Moi, Tituba, Sorciere… Noire de Salem (I, Tituba, Black Witch of Salem) is a 1986 French fiction novel by Guadeloupean writer Maryse Condé, which won the French Grand Prix award for women’s literature. Condé’s Tituba is biracial, born in Barbados to a young African slave woman raped by an English sailor. The author ties this story in with Nathaniel Hawthorne’s novel The Scarlet Letter, by having Tituba thrown into a cell with a pregnant Hester Prynne, Hawthorne’s heroine. Translated into English in 1992 by Richard Philcox under the English translation of the title, it includes a foreword by activist Angela Davis, who calls the book an “historical novel about the black witch of Salem”. The English translation was hailed as an “imaginative subversion of historical records forms a critique of contemporary American society and its ingrained racism and sexism,” and it has also been analysed in literary academic journals and is frequently assigned as mandatory reading in college English classes.

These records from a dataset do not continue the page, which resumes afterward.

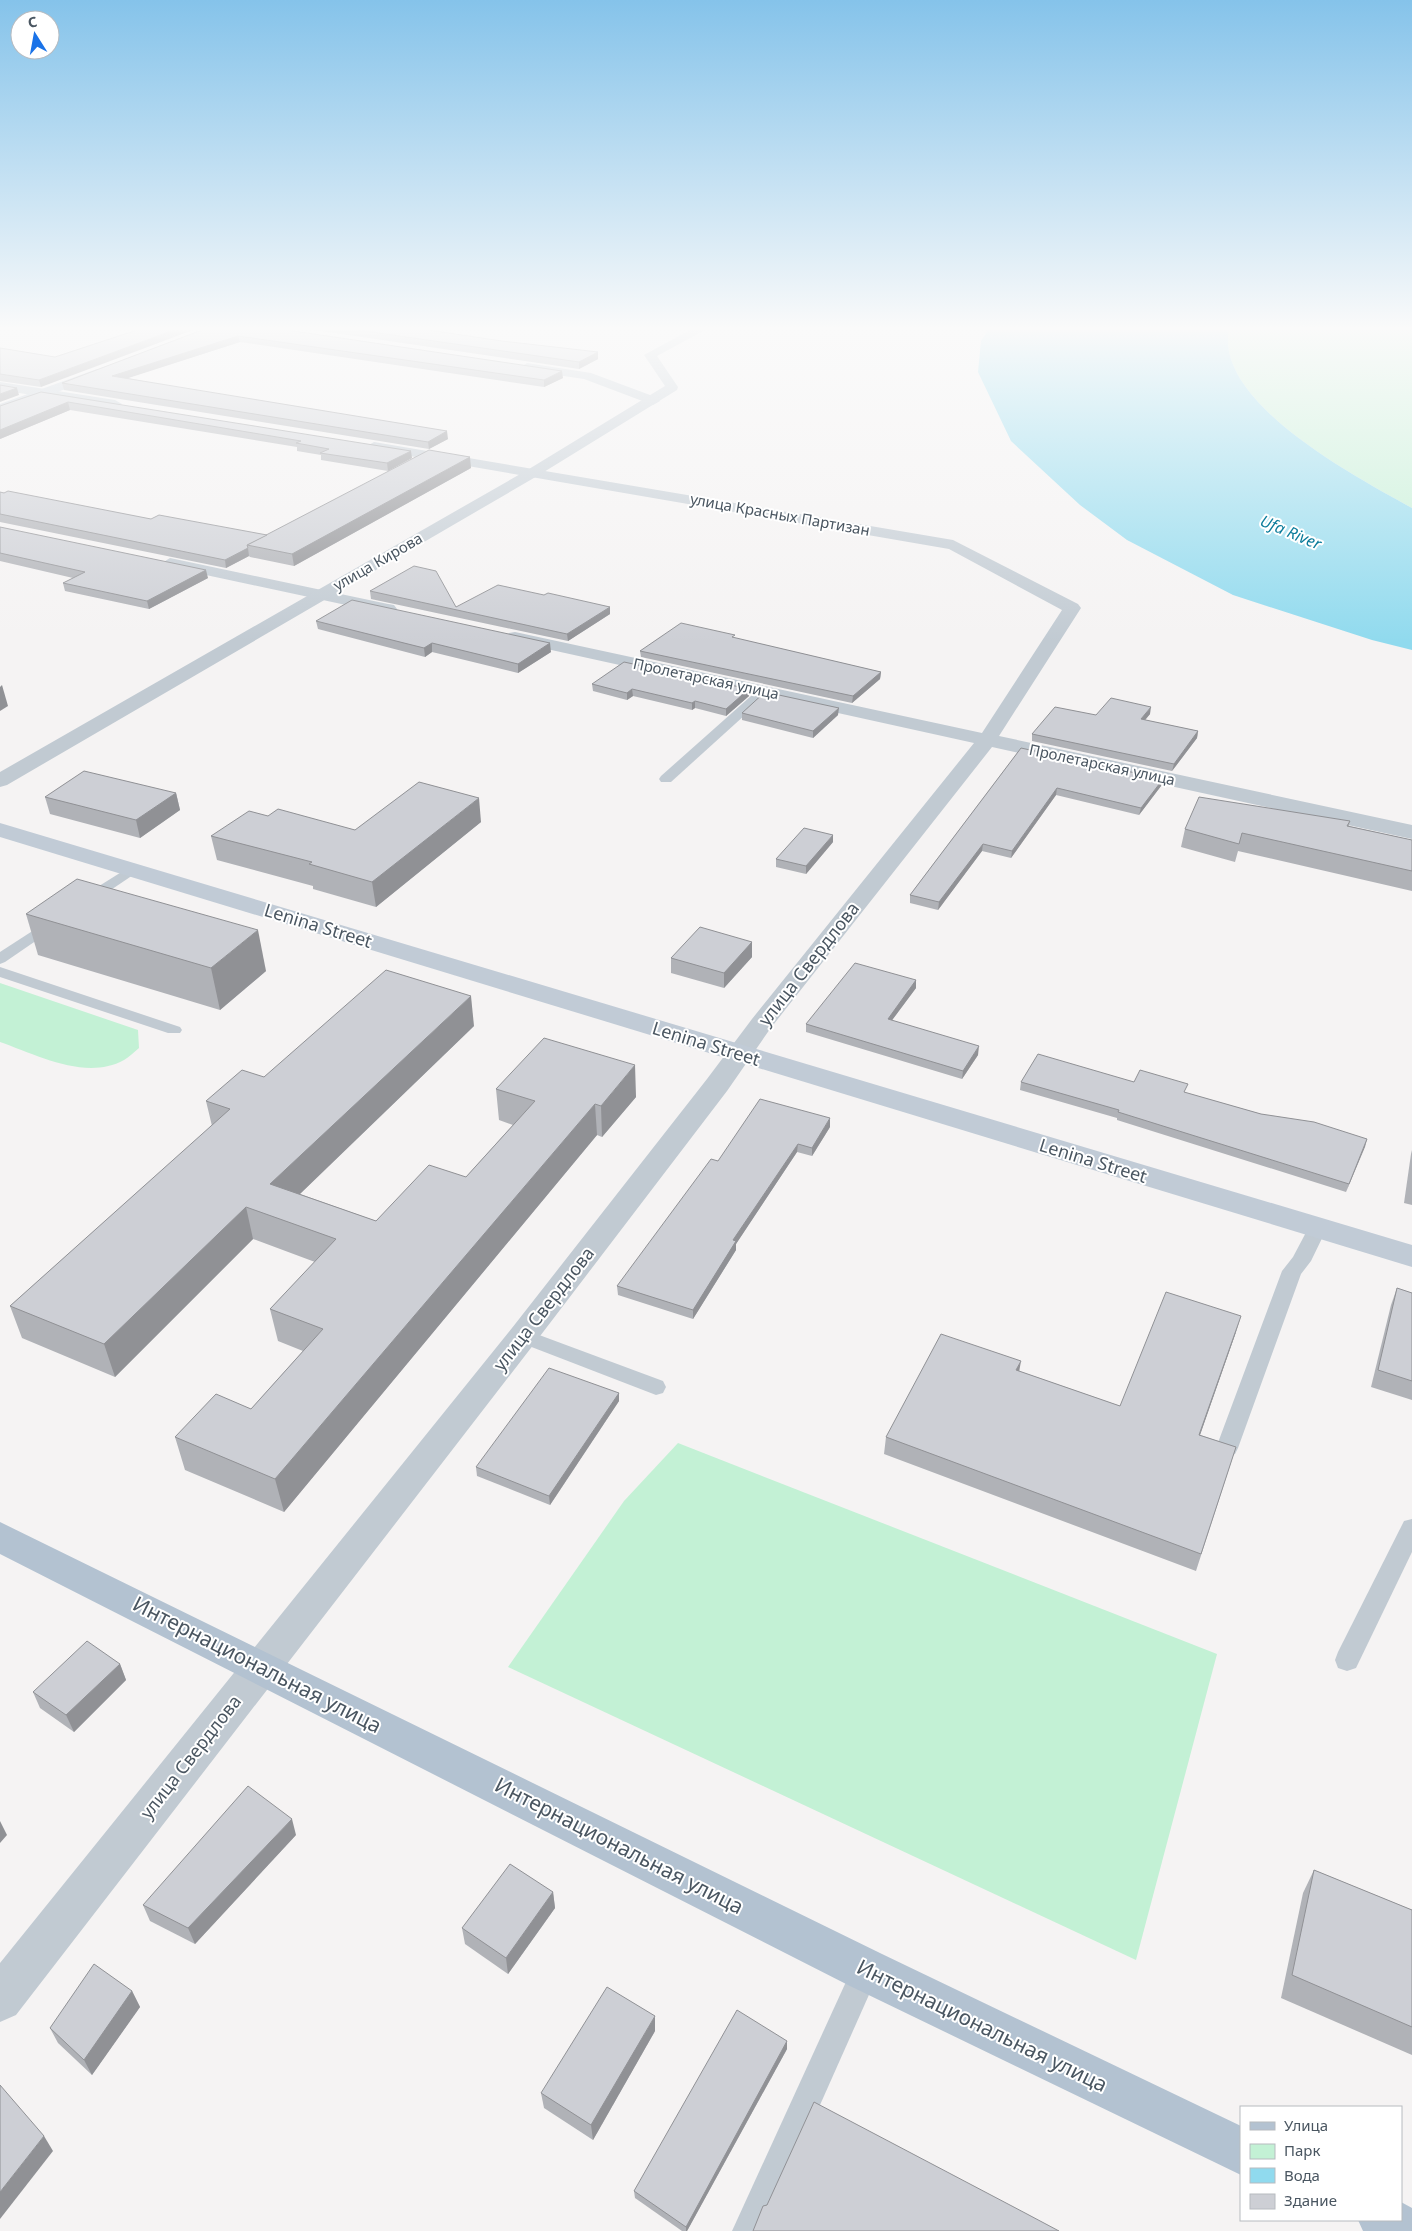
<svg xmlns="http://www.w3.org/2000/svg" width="1412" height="2231" viewBox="0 0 1412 2231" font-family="'Noto Sans',sans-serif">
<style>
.green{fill:#c3f1d5}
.water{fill:#90daee}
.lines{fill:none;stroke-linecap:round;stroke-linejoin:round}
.service{fill:#c1cad2;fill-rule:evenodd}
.minor{fill:#c1cad2;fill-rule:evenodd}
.tertiary{fill:#c1cad2;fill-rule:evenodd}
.secondary{fill:#c1cbd6;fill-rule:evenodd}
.primary{fill:#b3c2d1;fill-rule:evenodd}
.wall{fill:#b0b2b7}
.shaded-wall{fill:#909195}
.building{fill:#cdcfd5;stroke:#909195}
.labels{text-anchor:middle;stroke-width:4;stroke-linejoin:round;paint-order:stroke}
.far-street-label{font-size:15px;fill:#4a5661;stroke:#fff}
.far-water-label{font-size:16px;font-style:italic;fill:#0c7c9b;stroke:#fff}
.street-label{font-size:18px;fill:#4a5661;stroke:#fff}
.near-street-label{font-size:21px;fill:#4a5661;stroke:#fff}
</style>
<rect width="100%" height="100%" fill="#f5f3f3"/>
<g class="green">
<path d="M1229 330H1412V508C1360 479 1214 403 1229 330Z"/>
<path d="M0 983 138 1030 139 1048C134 1052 129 1057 124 1060 86 1081 37 1055 0 1042Z"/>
<polygon points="678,1443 1217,1654 1136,1960 508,1667 624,1501"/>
</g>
<path class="water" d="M988 330H1229C1214 403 1360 479 1412 508V650L1372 640 1233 595 1127 540 1080 505 1011 441 978 372 981 341Z"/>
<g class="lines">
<g class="service">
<polygon points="764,687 770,691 768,694 671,782 661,782 659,779 661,776 760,688"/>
<polygon points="131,866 136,867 138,870 136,873 90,904 80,904 78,901 80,898"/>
<polygon points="51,919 56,921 59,924 56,927 5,962 0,964 0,952"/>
<polygon points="0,967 180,1027 182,1030 180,1033 168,1033 0,977"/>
<polygon points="1318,1222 1325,1223 1327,1228 1311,1261 1301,1274 1238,1448 1235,1454 1227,1457 1219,1454 1216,1448 1282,1271 1293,1257 1311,1223"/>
<polygon points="523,1329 663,1381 666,1387 663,1393 656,1395 516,1341 513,1336 516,1331"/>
<polygon points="1412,1519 1412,1552 1356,1668 1347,1671 1338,1668 1335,1660 1338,1652 1404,1521"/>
<polygon points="866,1956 876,1960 880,1970 764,2231 732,2231 856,1960"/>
</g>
<g class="minor">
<polygon points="527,363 591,373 658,398 660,401 653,405 584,379 523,370 521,367"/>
<polygon points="0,382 115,400 122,404 115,408 0,390"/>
<polygon points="374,442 953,540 1078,604 1081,608 999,736 1412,825 1412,839 992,747 770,1029 727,1091 534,1344 16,2015 0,2022 0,1963 512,1328 707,1079 752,1019 974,743 515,642 509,641 506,637 509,633 515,632 982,733 1062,610 949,549 369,449 367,446"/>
<polygon points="170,558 388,604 394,605 397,609 394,613 388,614 164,566 162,563"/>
</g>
<polygon class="tertiary" points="690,330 705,330 657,356 678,387 677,390 539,475 7,785 0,787 0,772 529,469 665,386 644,355"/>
<g class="secondary">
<polygon points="97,369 103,373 101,376 0,413 0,404"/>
<polygon points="0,823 1412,1245 1412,1267 0,837"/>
</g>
<g class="primary">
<polygon points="0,1522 882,1954 1241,2126 1241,2175 850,1986 0,1554"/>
<polygon points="1401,2202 1412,2208 1412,2231 1363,2231 1358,2220 1401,2220"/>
</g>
</g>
<g class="wall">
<polygon points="202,330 563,378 544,387 240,342 127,378 448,439 429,449 64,390 62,383"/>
<polygon points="314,330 428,330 598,359 579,369"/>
<polygon points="0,348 55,357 41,387 0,381"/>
<polygon points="41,392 412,458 388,471 321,460 321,455 297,451 297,447 70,410 0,439 0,406"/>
<polygon points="471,468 294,566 250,557 249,556 226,568 0,522 0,492 151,519 267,535"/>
<polygon points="0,527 208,578 149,609 65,591 63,583 73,578 0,561"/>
<polygon points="370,591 456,607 544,595 610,607 610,614 568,641 371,599"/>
<polygon points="316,621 551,652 518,673 432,652 425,657 318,629"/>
<polygon points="735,638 881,672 880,679 852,703 641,657 640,651"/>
<polygon points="592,684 749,689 749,696 726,716 695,708 692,710 633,696 627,700 593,691"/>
<polygon points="742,713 838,715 813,738 742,720"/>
<polygon points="1150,714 1145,720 1198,731 1197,738 1172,771 1032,741 1032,734 1096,715"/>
<polygon points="1021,748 1161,786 1139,815 1056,795 1011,858 982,851 938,910 910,903 910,895"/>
<polygon points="176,793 180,810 140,838 50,814 45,797"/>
<polygon points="268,816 355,830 481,822 376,907 313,889 313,886 217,860 211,836"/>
<polygon points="1350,821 1349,826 1412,840 1412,891 1238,851 1235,862 1181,847 1185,829"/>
<polygon points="833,842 806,874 776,867 776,859"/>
<polygon points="26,914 266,971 220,1010 38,955"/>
<polygon points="752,942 752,957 724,988 671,973 671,958"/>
<polygon points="916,980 916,988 892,1020 978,1055 962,1079 806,1032 806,1024"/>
<polygon points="474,1026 300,1194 376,1221 466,1177 513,1125 499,1120 496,1089 636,1097 602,1137 597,1135 284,1512 185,1470 175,1437 251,1409 303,1351 278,1341 270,1309 315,1262 253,1239 115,1377 22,1338 10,1306 212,1126 206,1101 264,1077"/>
<polygon points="1021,1082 1134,1082 1186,1093 1261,1114 1367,1139 1346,1192 1117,1120 1117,1118 1020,1090"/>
<polygon points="830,1127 812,1156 797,1152 736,1244 736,1250 693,1319 618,1295 617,1286 718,1161"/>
<polygon points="1412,1150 1412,1205 1404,1203 1411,1154"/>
<polygon points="1397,1288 1412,1293 1412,1400 1371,1387 1391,1305"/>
<polygon points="1236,1332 1200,1435 1236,1447 1196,1571 884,1454 886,1437 1019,1371 1120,1406"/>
<polygon points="619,1393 619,1401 550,1505 477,1476 476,1467"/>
<polygon points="120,1664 126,1680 74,1732 40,1708 33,1692"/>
<polygon points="296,1835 195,1944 150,1921 143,1905"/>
<polygon points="1314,1870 1412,1910 1412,2055 1281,1998 1303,1893"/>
<polygon points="553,1892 555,1908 508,1974 465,1944 462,1928"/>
<polygon points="132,1991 140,2007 92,2075 58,2043 50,2028"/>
<polygon points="655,2031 593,2140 544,2108 541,2093"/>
<polygon points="787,2041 787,2049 687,2231 682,2231 635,2198 634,2191"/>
</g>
<g class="shaded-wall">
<polygon points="174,330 193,330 41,387 39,380"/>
<polygon points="238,336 240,342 113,383 112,376"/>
<polygon points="598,352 598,359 579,369 579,362"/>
<polygon points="562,371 563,378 544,387 544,380"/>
<polygon points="17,388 19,395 0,402 0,394"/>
<polygon points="68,402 70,410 0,439 0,430"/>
<polygon points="447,431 448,439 429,449 428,442"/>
<polygon points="411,451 412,458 388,471 387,463"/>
<polygon points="470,457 471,468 294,566 292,554"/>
<polygon points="248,548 249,556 226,568 225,560"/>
<polygon points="206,570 208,578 149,609 147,601"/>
<polygon points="610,607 610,614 568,641 567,634"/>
<polygon points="432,643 432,652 425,657 424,648"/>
<polygon points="550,643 551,652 518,673 518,664"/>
<polygon points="881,672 880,679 852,703 853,696"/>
<polygon points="2,685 8,706 0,711 0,687"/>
<polygon points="632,689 633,696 627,700 627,693"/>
<polygon points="749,689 749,696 726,716 726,709"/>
<polygon points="695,701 695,708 692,710 692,703"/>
<polygon points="1151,707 1150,714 1140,726 1141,719"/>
<polygon points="839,708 838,715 813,738 813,731"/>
<polygon points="1198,731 1197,738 1172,771 1174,764"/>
<polygon points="1163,779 1161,786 1139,815 1141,808"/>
<polygon points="1057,788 1056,795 1011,858 1012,851"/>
<polygon points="176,793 180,810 140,838 136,820"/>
<polygon points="479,798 481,822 376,907 372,882"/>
<polygon points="833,835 833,842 806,874 806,866"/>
<polygon points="983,844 982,851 938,910 939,902"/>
<polygon points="258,930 266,971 220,1010 211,968"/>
<polygon points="752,942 752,957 724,988 724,973"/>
<polygon points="916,980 916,988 887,1027 888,1019"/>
<polygon points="471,996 474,1026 277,1216 270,1184"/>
<polygon points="979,1046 978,1055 962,1079 963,1071"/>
<polygon points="635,1065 636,1097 602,1137 601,1106"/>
<polygon points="595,1104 597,1135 284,1512 275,1479"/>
<polygon points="830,1118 830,1127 812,1156 812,1148"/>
<polygon points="1367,1139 1365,1147 1346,1192 1349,1184"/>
<polygon points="798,1144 797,1152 736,1244 736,1250 693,1319 693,1310 733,1240"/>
<polygon points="246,1207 253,1239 115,1377 104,1344"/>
<polygon points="1241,1316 1236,1332 1194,1452 1199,1435"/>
<polygon points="1021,1361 1018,1378 1016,1370"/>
<polygon points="619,1393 619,1401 550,1505 549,1496"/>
<polygon points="120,1664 126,1680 74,1732 66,1715"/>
<polygon points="292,1819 296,1835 195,1944 188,1928"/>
<polygon points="0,1821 7,1835 0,1843"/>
<polygon points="553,1892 555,1908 508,1974 506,1958"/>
<polygon points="132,1991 140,2007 92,2075 84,2060"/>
<polygon points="655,2016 655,2031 593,2140 591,2125"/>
<polygon points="787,2041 787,2049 687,2231 686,2231 686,2227"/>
<polygon points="44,2136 53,2151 0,2219 0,2192"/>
</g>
<g class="building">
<polygon points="137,330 174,330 39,380 0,374 0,348 55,357"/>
<polygon points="202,330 287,330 562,371 544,380 238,336 112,376 447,431 428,442 62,383"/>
<polygon points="358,330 428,330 502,341 598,352 579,362"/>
<polygon points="0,385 17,388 0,394"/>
<polygon points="41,392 411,451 387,463 320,453 329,449 296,443 301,441 68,402 0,430 0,406"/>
<polygon points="429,450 470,457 292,554 247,545"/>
<polygon points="8,491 151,519 159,515 267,535 247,545 248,548 225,560 0,514 0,492 4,493"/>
<polygon points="0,527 206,570 147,601 63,583 85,572 0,553"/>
<polygon points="414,566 436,571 456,607 498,585 544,595 548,593 610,607 567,634 370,591"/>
<polygon points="352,600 550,643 518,664 432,643 424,648 316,621"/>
<polygon points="681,623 735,635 732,637 881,672 853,696 640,651"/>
<polygon points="624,662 749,689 726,709 695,701 692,703 632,689 627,693 592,684"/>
<polygon points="765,692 839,708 813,731 742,713"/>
<polygon points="1111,698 1151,707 1141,719 1198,731 1174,764 1032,734 1055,707 1096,715"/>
<polygon points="1021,748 1163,779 1141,808 1057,788 1012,851 983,844 939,902 910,895"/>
<polygon points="84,771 176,793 136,820 45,797"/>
<polygon points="419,782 479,798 372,882 309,864 312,862 211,836 249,811 268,816 278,809 355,830"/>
<polygon points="1199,797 1350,821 1347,826 1412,840 1412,871 1242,833 1239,844 1185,829"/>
<polygon points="804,828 833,835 806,866 776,859"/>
<polygon points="77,879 258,930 211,968 26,914"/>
<polygon points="700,927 752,942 724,973 671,958"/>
<polygon points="855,963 916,980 888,1019 979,1046 963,1071 806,1024"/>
<polygon points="386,970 471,996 270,1184 376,1221 429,1165 466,1177 535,1101 496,1089 544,1038 635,1065 601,1106 595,1104 275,1479 175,1437 216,1394 251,1409 323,1329 270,1309 336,1239 246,1207 104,1344 10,1306 230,1109 206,1101 242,1070 264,1077"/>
<polygon points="1038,1054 1134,1082 1140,1070 1188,1084 1184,1092 1261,1114 1314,1122 1367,1139 1349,1184 1118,1112 1119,1110 1021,1082"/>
<polygon points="760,1099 830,1118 812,1148 798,1144 733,1240 736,1241 693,1310 617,1286 711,1159 718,1161"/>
<polygon points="1397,1288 1412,1293 1412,1381 1378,1370"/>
<polygon points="1166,1292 1241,1316 1199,1435 1236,1447 1201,1554 886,1437 941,1334 1021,1361 1016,1370 1120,1406"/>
<polygon points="549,1368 619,1393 549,1496 476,1467"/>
<polygon points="87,1641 120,1664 66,1715 33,1692"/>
<polygon points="248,1786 292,1819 188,1928 143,1905"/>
<polygon points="510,1864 553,1892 506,1958 462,1928"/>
<polygon points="1314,1870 1412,1910 1412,2027 1292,1975"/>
<polygon points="94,1964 132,1991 84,2060 50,2028"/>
<polygon points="607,1987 655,2016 591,2125 541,2093"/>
<polygon points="737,2010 787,2041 686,2227 634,2191"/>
<polygon points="0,2085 44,2136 0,2192"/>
<polygon points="814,2102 1027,2214 1059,2231 753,2231 763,2206 767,2205"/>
</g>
<linearGradient id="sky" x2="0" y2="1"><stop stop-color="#85c3ea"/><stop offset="0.51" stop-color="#fafafa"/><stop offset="1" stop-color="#fafafa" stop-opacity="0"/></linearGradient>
<rect width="1412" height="643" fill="url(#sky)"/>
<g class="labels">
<g class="far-street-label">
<text transform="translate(780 515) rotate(10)" y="5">улица Красных Партизан</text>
<text transform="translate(378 562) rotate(-30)" y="5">улица Кирова</text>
<text transform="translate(706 679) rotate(12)" y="5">Пролетарская улица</text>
<text transform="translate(1102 765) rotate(12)" y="5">Пролетарская улица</text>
</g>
<g class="far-water-label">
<text transform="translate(1291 532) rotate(23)" y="6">Ufa River</text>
</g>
<g class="street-label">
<text transform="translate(318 926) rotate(17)" y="6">Lenina Street</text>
<text transform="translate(809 964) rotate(-52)" y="6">улица Свердлова</text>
<text transform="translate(706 1044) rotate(17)" y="6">Lenina Street</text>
<text transform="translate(1093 1161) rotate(17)" y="6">Lenina Street</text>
<text transform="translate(544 1309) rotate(-52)" y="6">улица Свердлова</text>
<text transform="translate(191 1757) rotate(-52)" y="6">улица Свердлова</text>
</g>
<g class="near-street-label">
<text transform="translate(257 1665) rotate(27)" y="7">Интернациональная улица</text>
<text transform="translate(619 1846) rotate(27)" y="7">Интернациональная улица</text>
<text transform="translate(982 2026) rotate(26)" y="7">Интернациональная улица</text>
</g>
</g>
<rect x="1240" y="2106" width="162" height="115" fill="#ffffff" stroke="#b7bbc0"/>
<rect x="1250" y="2122" width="25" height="8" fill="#b3c2d1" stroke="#b7bbc0"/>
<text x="1284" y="2131" font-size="15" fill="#4a5661">Улица</text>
<rect x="1250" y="2144" width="25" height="15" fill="#c3f1d5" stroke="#b7bbc0"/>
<text x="1284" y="2156" font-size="15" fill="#4a5661">Парк</text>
<rect x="1250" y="2168" width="25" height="15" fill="#90daee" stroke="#b7bbc0"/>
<text x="1284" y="2181" font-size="15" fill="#4a5661">Вода</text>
<rect x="1250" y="2194" width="25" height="15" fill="#cdcfd5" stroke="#b7bbc0"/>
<text x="1284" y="2206" font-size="15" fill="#4a5661">Здание</text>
<g transform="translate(35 35) rotate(349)"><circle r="24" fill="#ffffff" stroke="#b7bbc0"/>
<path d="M0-4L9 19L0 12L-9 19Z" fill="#1a73e8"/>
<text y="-8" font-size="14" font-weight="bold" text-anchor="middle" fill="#4a5661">С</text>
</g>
</svg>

Henry Wadsworth Longfellow wrote Tituba into his 1868 play Giles Corey of the Salem Farms, as “the daughter of a man all black and fierce…He was an Obi man, and taught [her] magic… Obeah (also spelled Obi) is a specifically African and Afro-American system of magic.”
She featured prominently in Arthur Miller’s 1953 play The Crucible, and the 1957 and 1996 film adaptations of the play, portrayed by Louise Stubbs and Charlayne Woodward respectively.
Tituba of Salem Village was written by Ann Petry in 1956 for children 10 and up, portraying Tituba as a Bajan woman who tells stories about life in Barbados to the village girls. Petry was the first African American woman writer with book sales topping a million copies for her 1946 novel The Street.
Maybe it’s not so surprising that a woman of colour has featured over the years in literary works and stage plays. Our association with the occult is just another given in the mainstream, like running fast and dancing good.
Still, check out Madekwe’s performance from the first season to the third and last. A fan petition for a 4th season was unsuccessful after the series cancellation was announced last December (2016).
All 36 episodes of Salem are currently available on Netflix.